I disagree. It often saves artist time to use a procedural. You don´t have to unwrap and you can just throw it at a bunch of objects. The render might take longer but longer render times often don´t matter.
This. I prefer usage that strikes a good balance between “procedural” and using image textures. Use procedurals for creating coordinates or masks, not the final texture used by a material (color, normal, etc). If you do, cache the result via baking or rendering (too bad we don’t have an automated cache node).
Low and slow or high and fast… or somewhere in between.
Of course images aren’t always better. Just most of the time. There’s certainly situations when it’s
faster to use a procedural, or to take a mixed approach. You don’t necessarily have to unwrap your object to use an image, there’s triplanar mapping and the like after all, which will work perfectly fine for grunge, architecture, nature, etc. - anything that doesn’t have a precise pattern. But even with more man-made, less boxy things, an unwrap doesn’t necessarily take a long time when you’re not doing memory-restricted hero-assets for realtime.
All I’m saying is use the right tool for the job, and there’s no point in limiting yourself needlessly.
Don’t get me wrong, it’s often fun to make a procedural material in a sort of “Look mom! No images!” sort of way, but then you’re just playing around instead of doing your job
As for performance - it always matters, if only for how much time you’ll waste waiting for preview renders. And for every minute of animation, shaving off a second per frame means half an hour shorter render. It stacks up real quick.
As I said, I disagree. For my work (usually product viz with lots of imported CAD geometry) procedurals most of the time work better for me. I rarely use bitmaps.
So, as you say, use the right tool for the job. And procedurals are often the right tool.
Faster previews are nice indeed but shaving off a second per frame is not really relevant to me. My renders usually take somewhere around 30 to 60 minutes per frame on my home PC. Since rendering is dirt cheap these days it doesn´t really matter to me if I can shave off 10 or 20 percent of the rendering price by using bitmaps instead of procedurals.

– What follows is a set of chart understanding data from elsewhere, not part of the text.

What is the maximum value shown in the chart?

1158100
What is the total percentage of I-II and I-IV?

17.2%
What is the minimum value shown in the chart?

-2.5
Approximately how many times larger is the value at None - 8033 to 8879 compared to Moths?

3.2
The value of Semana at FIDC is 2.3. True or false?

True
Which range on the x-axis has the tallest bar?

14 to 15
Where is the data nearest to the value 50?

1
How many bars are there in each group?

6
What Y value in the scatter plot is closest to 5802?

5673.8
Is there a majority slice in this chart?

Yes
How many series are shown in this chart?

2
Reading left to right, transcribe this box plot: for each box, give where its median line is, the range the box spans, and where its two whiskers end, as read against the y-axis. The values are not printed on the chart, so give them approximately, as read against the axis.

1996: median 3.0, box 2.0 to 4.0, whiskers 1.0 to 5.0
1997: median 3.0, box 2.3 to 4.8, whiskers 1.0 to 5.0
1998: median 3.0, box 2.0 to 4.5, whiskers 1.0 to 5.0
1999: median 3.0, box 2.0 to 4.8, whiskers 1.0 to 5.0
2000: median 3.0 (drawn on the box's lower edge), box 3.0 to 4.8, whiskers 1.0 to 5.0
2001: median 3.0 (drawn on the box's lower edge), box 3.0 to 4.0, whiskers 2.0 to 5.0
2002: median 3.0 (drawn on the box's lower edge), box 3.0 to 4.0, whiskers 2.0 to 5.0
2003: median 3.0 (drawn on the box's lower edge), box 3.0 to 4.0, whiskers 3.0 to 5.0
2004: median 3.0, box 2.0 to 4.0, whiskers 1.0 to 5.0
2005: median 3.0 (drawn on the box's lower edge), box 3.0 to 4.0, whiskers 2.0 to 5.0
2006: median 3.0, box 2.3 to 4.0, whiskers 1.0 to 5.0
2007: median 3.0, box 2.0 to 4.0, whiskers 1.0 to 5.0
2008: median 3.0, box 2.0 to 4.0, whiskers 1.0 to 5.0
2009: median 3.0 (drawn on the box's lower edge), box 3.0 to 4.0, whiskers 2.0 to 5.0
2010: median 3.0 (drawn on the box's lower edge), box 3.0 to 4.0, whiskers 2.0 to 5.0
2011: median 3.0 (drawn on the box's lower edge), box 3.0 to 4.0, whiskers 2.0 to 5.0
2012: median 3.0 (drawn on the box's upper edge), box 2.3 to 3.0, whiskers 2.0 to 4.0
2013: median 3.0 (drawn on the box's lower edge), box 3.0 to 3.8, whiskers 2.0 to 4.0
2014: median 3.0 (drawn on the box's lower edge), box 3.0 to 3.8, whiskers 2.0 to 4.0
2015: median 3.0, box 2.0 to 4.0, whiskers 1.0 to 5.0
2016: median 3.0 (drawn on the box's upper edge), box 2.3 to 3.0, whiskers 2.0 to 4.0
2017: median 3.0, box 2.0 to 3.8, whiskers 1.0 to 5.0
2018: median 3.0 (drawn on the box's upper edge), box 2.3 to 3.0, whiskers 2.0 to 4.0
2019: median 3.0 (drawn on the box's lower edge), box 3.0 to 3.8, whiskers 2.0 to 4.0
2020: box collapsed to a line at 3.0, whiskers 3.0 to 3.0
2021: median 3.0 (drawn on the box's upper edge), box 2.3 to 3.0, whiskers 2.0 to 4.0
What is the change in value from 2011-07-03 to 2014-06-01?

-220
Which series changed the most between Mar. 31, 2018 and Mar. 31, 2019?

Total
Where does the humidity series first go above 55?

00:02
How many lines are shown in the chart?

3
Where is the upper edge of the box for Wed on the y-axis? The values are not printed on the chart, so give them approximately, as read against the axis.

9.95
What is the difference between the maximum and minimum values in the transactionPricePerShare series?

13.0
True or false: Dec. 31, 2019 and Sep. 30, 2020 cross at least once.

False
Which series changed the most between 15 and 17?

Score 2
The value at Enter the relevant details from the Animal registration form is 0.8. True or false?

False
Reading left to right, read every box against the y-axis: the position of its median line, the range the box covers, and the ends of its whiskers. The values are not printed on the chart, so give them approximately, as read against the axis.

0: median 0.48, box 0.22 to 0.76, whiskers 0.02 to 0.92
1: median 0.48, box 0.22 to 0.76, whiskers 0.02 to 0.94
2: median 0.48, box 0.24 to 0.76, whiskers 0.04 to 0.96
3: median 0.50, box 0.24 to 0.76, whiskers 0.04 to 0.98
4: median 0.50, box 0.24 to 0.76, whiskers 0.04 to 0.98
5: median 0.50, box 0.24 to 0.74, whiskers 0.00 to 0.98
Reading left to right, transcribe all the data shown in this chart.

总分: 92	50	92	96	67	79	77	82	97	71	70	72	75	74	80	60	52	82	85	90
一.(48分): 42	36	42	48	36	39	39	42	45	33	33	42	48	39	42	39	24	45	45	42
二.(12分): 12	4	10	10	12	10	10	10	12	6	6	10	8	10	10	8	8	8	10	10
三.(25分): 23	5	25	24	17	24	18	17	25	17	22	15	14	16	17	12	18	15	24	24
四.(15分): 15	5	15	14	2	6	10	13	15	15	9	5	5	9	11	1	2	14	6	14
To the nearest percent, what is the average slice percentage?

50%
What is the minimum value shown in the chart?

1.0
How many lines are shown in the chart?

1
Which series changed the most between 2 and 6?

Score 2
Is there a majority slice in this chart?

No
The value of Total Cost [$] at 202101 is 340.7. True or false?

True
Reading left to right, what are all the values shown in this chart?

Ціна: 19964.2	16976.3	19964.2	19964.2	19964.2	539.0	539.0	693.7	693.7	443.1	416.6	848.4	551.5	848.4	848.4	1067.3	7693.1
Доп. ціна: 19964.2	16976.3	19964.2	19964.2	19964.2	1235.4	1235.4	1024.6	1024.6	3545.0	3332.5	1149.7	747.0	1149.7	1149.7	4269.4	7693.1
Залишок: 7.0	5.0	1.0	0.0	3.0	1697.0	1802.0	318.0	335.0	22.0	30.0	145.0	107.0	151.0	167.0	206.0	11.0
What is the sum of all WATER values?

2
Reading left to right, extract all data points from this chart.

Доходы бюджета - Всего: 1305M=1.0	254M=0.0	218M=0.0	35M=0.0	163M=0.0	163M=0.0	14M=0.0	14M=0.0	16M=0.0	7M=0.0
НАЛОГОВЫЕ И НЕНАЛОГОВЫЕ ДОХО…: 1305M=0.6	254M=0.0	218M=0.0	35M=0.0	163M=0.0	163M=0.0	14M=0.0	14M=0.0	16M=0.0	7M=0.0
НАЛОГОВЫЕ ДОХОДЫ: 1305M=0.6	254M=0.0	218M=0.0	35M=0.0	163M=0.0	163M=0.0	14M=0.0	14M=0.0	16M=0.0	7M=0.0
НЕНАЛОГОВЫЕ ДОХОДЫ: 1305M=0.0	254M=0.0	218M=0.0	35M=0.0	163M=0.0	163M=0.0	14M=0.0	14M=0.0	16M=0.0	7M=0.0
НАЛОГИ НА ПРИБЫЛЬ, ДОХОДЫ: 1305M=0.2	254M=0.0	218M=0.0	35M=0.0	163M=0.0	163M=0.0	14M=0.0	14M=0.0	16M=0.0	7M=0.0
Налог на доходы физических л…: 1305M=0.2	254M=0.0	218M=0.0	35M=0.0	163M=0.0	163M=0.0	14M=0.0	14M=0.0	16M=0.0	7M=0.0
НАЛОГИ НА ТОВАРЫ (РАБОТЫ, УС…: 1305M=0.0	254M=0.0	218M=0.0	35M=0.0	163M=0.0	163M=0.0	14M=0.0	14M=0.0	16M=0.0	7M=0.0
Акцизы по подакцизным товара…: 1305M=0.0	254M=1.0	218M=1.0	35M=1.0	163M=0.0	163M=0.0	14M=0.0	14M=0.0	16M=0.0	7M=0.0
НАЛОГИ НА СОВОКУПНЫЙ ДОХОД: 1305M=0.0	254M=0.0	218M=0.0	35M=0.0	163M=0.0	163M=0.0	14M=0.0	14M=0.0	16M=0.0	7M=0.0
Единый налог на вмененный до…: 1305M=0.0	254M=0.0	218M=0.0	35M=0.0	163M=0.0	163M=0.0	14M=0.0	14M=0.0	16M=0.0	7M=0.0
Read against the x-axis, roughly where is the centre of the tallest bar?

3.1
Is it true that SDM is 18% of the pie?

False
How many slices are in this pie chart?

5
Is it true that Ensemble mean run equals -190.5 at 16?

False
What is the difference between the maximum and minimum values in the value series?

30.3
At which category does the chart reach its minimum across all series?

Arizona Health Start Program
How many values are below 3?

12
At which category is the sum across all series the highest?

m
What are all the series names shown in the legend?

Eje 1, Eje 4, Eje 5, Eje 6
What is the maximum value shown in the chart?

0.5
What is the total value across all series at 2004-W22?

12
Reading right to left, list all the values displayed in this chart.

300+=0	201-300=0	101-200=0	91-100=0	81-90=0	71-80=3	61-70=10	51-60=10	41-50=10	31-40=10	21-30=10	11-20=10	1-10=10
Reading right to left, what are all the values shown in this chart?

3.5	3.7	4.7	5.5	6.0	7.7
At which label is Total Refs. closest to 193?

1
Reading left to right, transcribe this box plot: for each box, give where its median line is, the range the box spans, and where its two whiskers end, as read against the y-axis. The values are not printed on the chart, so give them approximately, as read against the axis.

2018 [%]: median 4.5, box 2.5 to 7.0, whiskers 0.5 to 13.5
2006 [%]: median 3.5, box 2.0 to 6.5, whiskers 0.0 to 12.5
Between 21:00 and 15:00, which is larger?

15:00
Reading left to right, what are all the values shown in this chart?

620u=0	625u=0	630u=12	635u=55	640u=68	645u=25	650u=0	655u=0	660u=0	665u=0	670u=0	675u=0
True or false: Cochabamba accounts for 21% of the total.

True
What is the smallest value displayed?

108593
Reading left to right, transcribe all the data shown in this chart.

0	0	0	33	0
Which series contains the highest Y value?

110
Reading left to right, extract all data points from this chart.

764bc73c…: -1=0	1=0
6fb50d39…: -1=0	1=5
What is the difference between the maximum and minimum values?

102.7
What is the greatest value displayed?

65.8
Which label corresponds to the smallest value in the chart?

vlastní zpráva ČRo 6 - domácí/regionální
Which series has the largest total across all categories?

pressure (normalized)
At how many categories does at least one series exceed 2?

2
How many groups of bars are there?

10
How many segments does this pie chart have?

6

Until your boss: “We need you to change this tiny thing, you have 20 minutes”, and you know it involves setting up the change and the render must be a full re-render.
Proc vs images, it also depends heavily on what the texture is. I much prefer proc for random stuff, bumps and so on. But if I need text and labels, specific round stone pattern, or any pattern that is hard to impossible to do, why would I even try? That said, I do proc patterns more than is probably healthy, but that’s what I’ve always been most fascinated with.
I have no boss but If I run into deadline issues I simply render with 200 instead of 50 render slaves. It doesn´t matter that much price wise.
Well, procedurals are obviously a bad choice for text and labels and I doubt anybody would disagree. Patterns that are impossible to do, well, they are impossible, so it doesn´t make sense.
As for “hard” to do, this really depends. Sometimes it makes sense to invest some time in order to save time down the road. Sometimes it doesn´t pay out, so it depends on your experience if you can predict if an investment is worth it.
Anyways, if you enjoy making procedural patterns and they don´t allways pay off I see no issue with doing it anyways. If the only driving factor of your work is what makes the most economic sense then you should probably quit your job and become a consultant.